- Theatrical release poster
- Directed by: John English
- Written by: Norman S. Hall
- Produced by: Armand Schaefer
- Starring: Gene Autry Champion Jo Dennison Don Beddoe James Millican Pat Buttram
- Cinematography: William Bradford
- Edited by: Richard Fantl
- Music by: Mischa Bakaleinikoff
- Production company: Gene Autry Productions
- Distributed by: Columbia Pictures
- Release dates: July 25, 1950; December 16, 1950 (Los Angeles);
- Running time: 69 minutes
- Country: United States
- Language: English

= Beyond the Purple Hills =

1950 film by John English

Beyond the Purple Hills is a 1950 American Western film directed by John English and written by Norman S. Hall. The film stars Gene Autry, Jo-Carroll Dennison, Don Beddoe, James Millican, Don Reynolds and Hugh O'Brian. It was released on July 25, 1950, by Columbia Pictures.

==Plot==
When a bank robbery results in the death of the sheriff, Judge Beaumont asks horse trainer Gene Autry to take the sheriff's place. Gene, who has helped Beaumont deal with his fractious son Jack, agrees.

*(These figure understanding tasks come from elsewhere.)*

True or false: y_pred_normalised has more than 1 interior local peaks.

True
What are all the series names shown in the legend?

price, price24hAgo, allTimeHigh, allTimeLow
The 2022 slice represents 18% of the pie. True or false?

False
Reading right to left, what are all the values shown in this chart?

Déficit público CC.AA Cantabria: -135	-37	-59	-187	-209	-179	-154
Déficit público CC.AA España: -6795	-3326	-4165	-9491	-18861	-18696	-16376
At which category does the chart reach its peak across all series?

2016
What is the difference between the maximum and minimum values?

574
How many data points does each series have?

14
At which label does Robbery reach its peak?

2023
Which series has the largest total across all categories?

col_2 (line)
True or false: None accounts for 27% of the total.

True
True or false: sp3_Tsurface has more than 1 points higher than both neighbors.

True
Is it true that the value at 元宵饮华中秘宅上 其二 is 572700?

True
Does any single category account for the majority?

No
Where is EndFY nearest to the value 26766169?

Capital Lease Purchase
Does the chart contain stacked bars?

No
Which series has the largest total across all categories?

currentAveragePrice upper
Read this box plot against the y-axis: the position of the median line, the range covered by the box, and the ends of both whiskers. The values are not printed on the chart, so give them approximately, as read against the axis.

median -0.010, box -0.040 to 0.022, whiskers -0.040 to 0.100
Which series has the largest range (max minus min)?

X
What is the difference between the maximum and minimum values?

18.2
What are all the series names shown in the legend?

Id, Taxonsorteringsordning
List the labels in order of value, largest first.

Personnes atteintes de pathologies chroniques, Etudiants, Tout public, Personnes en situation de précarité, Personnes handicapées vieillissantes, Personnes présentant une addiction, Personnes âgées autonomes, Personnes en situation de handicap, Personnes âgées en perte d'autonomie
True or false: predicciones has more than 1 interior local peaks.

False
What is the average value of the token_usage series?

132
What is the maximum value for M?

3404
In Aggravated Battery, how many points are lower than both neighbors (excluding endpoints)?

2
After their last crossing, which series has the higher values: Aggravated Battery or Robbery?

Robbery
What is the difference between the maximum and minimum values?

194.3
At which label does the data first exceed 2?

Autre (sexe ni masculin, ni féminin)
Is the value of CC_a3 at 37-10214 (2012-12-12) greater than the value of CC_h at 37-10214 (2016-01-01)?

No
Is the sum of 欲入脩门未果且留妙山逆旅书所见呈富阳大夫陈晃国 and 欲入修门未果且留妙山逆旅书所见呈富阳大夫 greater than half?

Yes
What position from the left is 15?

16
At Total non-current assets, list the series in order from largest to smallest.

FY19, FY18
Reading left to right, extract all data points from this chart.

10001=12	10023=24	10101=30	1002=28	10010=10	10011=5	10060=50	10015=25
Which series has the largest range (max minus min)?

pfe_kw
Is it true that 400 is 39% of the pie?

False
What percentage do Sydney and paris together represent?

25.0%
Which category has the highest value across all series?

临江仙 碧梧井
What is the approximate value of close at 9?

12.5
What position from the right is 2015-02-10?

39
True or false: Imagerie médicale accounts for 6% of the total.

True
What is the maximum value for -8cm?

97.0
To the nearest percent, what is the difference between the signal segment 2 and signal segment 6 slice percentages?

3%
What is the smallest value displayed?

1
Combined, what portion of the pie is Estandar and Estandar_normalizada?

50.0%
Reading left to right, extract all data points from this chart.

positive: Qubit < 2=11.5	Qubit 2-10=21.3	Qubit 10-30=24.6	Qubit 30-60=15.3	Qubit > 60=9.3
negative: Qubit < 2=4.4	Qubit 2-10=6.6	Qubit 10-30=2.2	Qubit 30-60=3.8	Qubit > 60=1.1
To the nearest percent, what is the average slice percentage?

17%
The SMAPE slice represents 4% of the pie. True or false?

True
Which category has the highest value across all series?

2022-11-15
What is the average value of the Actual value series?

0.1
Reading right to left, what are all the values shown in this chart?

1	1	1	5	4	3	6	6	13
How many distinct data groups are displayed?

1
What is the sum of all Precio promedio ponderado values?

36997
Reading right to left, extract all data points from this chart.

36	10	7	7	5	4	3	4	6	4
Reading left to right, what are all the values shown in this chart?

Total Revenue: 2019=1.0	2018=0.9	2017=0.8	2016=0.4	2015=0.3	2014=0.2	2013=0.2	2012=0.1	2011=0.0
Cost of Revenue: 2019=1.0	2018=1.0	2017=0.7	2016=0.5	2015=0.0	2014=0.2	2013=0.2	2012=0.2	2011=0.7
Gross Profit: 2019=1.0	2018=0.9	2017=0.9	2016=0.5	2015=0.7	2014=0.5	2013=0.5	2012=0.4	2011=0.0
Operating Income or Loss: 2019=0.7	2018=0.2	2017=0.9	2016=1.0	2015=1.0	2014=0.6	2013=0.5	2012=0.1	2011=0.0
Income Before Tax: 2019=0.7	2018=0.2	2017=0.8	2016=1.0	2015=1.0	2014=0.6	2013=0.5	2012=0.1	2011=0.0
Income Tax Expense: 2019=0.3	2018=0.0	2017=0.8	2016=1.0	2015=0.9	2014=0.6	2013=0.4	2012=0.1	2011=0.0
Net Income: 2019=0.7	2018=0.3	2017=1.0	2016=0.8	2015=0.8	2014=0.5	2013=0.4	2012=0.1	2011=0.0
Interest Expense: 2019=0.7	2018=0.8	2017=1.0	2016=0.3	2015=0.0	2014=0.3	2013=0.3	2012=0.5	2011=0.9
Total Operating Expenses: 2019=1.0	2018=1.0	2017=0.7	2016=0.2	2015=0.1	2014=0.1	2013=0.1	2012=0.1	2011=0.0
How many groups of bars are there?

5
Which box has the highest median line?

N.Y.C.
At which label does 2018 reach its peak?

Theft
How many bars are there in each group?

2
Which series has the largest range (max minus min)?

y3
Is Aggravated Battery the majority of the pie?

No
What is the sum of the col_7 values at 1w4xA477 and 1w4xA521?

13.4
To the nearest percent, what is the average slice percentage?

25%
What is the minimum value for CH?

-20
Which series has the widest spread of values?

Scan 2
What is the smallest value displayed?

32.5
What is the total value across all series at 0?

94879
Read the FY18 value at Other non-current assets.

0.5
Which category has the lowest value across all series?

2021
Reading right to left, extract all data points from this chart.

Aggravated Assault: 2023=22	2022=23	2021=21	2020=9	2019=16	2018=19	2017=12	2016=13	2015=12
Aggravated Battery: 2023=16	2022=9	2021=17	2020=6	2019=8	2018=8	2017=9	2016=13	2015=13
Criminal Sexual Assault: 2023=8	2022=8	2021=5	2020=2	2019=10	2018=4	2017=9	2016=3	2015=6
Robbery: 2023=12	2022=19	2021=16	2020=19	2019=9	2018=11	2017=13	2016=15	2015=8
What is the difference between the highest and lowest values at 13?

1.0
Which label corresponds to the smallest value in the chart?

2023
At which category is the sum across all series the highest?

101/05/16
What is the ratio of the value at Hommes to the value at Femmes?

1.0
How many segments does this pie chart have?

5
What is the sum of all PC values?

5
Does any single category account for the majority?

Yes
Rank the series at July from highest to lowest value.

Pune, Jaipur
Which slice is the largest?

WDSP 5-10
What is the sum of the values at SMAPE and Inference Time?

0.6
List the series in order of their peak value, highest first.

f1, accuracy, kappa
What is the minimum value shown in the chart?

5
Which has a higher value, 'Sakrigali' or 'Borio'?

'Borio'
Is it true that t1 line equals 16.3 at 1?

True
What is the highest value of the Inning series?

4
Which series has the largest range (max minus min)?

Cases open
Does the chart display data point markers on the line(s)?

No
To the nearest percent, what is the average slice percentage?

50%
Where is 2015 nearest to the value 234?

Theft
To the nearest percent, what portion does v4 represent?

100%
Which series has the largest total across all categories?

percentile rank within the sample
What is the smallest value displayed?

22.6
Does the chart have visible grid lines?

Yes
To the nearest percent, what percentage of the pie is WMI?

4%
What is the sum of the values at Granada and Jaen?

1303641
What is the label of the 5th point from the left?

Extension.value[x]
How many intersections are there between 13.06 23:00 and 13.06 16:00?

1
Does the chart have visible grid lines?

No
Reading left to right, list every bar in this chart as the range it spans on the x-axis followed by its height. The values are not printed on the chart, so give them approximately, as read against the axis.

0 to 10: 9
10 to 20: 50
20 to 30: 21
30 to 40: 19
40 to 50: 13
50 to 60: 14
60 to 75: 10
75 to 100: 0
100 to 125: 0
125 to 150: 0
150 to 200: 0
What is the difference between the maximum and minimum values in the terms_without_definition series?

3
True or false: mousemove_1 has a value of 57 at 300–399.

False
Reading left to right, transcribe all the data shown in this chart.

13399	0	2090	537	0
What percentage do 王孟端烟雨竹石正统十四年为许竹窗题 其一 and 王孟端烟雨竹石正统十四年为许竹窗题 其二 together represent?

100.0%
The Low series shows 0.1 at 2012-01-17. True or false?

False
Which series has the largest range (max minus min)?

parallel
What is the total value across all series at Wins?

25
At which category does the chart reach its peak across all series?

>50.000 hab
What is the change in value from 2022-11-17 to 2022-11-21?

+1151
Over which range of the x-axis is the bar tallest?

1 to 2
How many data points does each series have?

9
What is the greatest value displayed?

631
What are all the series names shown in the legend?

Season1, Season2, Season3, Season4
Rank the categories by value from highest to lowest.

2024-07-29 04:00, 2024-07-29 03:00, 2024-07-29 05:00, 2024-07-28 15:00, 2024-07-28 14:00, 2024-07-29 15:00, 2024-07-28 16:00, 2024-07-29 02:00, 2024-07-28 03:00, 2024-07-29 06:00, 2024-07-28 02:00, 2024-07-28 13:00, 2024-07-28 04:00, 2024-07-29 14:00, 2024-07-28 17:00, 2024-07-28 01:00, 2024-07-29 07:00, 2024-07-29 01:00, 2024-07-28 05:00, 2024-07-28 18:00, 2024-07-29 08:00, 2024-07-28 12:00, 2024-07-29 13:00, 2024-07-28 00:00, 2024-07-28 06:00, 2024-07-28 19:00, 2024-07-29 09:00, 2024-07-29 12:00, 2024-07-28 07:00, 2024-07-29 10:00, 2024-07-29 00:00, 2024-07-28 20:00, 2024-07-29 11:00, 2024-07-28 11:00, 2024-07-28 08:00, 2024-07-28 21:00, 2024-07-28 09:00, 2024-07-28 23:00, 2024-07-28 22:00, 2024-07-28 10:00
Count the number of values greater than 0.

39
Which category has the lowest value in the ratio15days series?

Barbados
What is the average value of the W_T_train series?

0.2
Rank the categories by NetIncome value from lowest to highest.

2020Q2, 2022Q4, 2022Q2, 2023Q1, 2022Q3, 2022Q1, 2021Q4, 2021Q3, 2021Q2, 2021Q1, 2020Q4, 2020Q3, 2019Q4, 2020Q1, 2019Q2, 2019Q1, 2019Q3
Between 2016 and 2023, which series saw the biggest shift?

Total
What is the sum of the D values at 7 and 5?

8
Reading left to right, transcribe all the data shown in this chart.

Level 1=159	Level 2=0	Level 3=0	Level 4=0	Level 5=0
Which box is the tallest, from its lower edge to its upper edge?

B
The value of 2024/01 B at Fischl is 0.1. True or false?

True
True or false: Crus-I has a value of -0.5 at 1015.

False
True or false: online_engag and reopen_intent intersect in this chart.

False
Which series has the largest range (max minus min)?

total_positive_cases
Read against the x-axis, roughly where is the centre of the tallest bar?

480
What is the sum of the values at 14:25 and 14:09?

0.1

Beaumont reveals that he wants to rewrite his will to exclude Jack, prompting a fight between father and son. When the judge is murdered soon after, Gene is forced to arrest Jack, although he does not believe that Jack is guilty.

==Cast==
- Gene Autry as Gene Autry
- Jo-Carroll Dennison as Mollie Rayburn
- Don Beddoe as Amos Rayburn
- James Millican as Rocky Morgan
- Don Reynolds as Chip Beaumont
- Hugh O'Brian as Jack Beaumont
- Roy Gordon as Judge Beaumont
- Harry Harvey Sr. as Sheriff Whiteside
- Pat Buttram as Mike Rawley
- Gregg Barton as Ross Pardee
- Robert J. Wilke as Jim Connors
- Ralph Peters as Tim
- Frank Ellis as Corey
- John Cliff as Dave Miller
- Sandy Sanders as Doghouse
- Frankie Marvin as Marty
- Boyd Stockman as Ed
- Maudie Prickett as Aggie
- Champion the Wonder Horse as Champ

== Reception ==
A contemporary review in the Los Angeles Times noted: "Gene and his musical gang warble and strum delightfully between fights ... John English's direction makes the story move quickly and clearly."